_Problem details_
Lines from the listing that hold the string "linecap" are what you should return.

_Exercise input_
::::::
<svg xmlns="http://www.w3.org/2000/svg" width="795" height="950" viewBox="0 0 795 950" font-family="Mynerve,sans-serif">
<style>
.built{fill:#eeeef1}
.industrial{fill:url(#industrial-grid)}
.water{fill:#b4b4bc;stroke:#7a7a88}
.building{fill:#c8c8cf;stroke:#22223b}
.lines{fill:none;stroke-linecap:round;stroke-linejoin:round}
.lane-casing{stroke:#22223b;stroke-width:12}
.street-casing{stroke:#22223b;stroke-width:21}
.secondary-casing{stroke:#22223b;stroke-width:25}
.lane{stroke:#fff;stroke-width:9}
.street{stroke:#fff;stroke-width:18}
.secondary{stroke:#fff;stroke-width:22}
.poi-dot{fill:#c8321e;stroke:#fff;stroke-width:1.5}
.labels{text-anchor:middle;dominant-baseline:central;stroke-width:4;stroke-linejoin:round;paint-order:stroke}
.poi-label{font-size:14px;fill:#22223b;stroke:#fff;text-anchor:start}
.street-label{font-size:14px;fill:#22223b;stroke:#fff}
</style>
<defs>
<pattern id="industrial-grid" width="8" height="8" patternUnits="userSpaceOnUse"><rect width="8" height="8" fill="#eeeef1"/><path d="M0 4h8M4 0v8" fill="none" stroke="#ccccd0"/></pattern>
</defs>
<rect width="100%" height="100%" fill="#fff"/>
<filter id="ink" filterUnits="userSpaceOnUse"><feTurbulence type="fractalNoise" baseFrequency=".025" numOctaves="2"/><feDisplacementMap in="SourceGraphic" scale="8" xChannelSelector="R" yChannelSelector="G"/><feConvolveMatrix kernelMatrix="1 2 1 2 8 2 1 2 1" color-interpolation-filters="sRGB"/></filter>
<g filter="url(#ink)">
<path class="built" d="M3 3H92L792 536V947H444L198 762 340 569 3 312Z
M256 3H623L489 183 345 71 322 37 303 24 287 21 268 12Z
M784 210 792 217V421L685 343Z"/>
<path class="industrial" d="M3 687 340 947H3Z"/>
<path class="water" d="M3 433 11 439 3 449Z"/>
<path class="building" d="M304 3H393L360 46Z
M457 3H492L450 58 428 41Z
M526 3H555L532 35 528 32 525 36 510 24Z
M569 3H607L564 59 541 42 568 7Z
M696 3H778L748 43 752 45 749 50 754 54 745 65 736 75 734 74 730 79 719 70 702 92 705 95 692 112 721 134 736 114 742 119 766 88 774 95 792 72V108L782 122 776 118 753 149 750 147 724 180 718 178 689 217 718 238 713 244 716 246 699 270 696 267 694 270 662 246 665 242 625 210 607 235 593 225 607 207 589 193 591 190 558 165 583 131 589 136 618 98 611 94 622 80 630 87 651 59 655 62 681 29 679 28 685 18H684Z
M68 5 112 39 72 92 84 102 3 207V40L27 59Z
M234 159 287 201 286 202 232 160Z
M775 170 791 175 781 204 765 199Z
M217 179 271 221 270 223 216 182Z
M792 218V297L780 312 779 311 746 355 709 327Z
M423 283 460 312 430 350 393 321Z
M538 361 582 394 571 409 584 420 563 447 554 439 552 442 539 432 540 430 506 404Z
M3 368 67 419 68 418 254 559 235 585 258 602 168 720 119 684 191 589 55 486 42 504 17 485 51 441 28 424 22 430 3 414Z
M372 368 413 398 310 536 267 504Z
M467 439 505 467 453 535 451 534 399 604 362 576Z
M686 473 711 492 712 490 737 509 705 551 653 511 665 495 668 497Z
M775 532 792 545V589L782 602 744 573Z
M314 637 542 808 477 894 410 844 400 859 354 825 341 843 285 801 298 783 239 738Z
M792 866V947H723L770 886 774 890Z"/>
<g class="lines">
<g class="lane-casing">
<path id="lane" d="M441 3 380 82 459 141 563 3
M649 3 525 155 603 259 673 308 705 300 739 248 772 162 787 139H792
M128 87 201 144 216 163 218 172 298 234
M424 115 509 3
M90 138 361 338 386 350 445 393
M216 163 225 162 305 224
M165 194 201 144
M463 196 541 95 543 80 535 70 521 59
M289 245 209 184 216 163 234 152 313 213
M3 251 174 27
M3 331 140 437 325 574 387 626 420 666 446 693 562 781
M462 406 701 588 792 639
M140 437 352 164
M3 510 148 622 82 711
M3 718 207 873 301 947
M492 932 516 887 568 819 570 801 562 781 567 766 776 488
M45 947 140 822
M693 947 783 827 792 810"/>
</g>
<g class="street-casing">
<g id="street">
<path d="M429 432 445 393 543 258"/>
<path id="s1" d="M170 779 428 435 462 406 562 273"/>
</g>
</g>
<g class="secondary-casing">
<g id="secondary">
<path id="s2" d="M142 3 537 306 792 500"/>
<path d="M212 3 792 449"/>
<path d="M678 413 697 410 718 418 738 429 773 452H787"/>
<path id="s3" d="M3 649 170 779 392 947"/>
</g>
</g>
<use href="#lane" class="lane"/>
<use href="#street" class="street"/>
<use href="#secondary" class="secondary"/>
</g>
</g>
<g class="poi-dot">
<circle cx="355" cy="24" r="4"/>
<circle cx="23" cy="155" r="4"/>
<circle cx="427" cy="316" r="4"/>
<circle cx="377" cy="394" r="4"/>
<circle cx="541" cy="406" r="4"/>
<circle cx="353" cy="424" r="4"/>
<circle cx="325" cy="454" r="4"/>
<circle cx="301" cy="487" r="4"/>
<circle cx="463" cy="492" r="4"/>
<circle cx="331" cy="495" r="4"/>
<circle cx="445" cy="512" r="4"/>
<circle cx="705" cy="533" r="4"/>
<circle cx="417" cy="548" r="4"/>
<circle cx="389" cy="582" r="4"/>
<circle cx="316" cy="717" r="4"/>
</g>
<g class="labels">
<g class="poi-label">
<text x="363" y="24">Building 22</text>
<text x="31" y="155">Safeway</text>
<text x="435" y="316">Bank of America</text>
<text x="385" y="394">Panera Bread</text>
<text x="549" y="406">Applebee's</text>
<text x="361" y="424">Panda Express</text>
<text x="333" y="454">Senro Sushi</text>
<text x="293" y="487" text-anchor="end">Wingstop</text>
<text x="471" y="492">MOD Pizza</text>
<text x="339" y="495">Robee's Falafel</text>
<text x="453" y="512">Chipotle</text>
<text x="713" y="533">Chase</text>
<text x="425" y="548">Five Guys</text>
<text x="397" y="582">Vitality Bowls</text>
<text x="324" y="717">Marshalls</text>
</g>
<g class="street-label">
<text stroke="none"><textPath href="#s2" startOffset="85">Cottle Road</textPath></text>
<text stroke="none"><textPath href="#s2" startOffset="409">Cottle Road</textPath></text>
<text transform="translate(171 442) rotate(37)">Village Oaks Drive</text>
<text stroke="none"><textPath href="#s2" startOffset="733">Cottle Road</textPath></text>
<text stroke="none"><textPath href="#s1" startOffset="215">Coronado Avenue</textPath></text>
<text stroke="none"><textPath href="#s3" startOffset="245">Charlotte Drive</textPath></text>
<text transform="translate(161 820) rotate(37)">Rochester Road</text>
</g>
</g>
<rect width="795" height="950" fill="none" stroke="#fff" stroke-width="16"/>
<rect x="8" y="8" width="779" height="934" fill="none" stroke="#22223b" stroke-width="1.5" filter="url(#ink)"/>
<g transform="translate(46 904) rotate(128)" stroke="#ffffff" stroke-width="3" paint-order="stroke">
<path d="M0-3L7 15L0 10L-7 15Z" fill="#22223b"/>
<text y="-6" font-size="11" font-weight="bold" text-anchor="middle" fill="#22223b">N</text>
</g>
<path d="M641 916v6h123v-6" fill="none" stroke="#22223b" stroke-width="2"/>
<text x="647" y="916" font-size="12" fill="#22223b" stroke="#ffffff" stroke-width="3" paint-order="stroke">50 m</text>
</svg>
::::::
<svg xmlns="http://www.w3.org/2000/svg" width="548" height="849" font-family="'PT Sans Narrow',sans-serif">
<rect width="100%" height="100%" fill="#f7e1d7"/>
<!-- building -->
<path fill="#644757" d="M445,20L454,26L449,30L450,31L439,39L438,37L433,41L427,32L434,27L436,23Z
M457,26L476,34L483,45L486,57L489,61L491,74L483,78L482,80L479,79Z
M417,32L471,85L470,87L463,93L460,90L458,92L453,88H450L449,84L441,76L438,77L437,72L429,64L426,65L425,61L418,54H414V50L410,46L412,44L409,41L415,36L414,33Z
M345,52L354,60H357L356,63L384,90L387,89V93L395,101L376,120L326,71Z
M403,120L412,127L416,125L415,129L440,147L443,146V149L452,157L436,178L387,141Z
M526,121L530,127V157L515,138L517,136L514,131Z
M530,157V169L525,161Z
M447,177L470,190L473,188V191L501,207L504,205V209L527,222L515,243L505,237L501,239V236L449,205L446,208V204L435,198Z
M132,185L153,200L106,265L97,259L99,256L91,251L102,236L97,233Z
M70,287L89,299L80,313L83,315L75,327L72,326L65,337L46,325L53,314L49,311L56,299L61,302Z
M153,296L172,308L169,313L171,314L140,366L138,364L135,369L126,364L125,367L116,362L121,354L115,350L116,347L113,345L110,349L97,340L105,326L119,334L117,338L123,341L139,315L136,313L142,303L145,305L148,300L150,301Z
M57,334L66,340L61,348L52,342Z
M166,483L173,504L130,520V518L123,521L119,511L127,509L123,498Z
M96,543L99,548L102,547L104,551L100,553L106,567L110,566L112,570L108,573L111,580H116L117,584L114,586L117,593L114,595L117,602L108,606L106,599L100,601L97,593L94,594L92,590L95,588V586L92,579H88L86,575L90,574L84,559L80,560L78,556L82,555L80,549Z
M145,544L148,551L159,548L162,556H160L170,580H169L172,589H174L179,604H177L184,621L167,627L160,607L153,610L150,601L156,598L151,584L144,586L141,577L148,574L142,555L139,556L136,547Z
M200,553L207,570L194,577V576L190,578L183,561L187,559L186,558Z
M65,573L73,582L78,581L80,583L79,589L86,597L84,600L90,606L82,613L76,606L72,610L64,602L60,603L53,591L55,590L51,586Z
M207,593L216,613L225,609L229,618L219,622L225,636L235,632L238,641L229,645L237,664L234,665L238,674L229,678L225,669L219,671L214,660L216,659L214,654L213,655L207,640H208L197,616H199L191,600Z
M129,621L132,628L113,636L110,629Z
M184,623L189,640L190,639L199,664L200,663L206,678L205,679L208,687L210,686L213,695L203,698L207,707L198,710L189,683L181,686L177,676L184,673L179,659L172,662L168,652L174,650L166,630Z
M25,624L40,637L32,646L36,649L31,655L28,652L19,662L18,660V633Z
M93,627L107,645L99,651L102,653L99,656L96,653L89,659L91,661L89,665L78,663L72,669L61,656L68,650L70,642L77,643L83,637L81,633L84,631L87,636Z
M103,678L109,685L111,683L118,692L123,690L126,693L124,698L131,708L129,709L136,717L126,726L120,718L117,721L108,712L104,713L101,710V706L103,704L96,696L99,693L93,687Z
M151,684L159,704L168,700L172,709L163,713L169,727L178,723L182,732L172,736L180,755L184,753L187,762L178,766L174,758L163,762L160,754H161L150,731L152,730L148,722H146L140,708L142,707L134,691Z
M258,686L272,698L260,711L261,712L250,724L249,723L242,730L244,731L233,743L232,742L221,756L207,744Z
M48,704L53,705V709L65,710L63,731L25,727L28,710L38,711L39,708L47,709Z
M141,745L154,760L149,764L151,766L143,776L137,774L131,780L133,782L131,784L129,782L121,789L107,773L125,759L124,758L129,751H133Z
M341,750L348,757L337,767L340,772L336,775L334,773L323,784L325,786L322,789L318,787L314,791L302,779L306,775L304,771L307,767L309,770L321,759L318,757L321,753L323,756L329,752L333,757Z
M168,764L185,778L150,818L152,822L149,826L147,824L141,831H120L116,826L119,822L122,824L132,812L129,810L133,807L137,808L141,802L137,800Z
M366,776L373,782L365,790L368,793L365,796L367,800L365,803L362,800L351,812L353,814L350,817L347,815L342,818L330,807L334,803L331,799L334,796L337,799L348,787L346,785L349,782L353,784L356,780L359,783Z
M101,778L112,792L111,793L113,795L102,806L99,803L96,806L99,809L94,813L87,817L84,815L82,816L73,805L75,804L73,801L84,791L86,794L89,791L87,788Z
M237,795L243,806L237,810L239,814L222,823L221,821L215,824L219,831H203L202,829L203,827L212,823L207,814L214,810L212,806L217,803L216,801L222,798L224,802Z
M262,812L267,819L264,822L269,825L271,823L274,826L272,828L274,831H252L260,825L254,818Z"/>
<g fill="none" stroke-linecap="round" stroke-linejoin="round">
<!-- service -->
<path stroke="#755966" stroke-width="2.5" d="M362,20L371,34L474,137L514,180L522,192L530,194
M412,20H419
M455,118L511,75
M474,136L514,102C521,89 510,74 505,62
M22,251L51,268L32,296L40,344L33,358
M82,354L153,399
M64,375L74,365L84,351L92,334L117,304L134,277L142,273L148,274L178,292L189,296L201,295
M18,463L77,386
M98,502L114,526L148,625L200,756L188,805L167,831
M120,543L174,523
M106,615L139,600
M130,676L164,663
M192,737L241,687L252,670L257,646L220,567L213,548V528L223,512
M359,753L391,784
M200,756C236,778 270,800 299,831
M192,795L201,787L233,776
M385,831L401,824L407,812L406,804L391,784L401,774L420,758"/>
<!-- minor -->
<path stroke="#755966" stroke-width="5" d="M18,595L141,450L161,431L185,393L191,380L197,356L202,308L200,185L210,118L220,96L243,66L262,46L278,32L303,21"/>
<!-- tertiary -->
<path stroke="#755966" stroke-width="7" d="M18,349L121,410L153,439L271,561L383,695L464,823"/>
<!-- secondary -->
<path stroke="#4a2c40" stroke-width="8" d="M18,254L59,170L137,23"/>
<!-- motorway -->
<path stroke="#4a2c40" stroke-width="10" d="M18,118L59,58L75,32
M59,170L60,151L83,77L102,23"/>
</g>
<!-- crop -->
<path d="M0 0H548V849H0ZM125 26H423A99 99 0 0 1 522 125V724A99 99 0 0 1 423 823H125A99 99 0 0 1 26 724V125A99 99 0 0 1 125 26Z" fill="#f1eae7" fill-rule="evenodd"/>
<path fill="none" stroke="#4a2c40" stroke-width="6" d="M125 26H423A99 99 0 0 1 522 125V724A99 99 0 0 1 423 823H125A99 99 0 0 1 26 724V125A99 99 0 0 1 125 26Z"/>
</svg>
::::::
_Expected answer_
.lines{fill:none;stroke-linecap:round;stroke-linejoin:round}
<g fill="none" stroke-linecap="round" stroke-linejoin="round">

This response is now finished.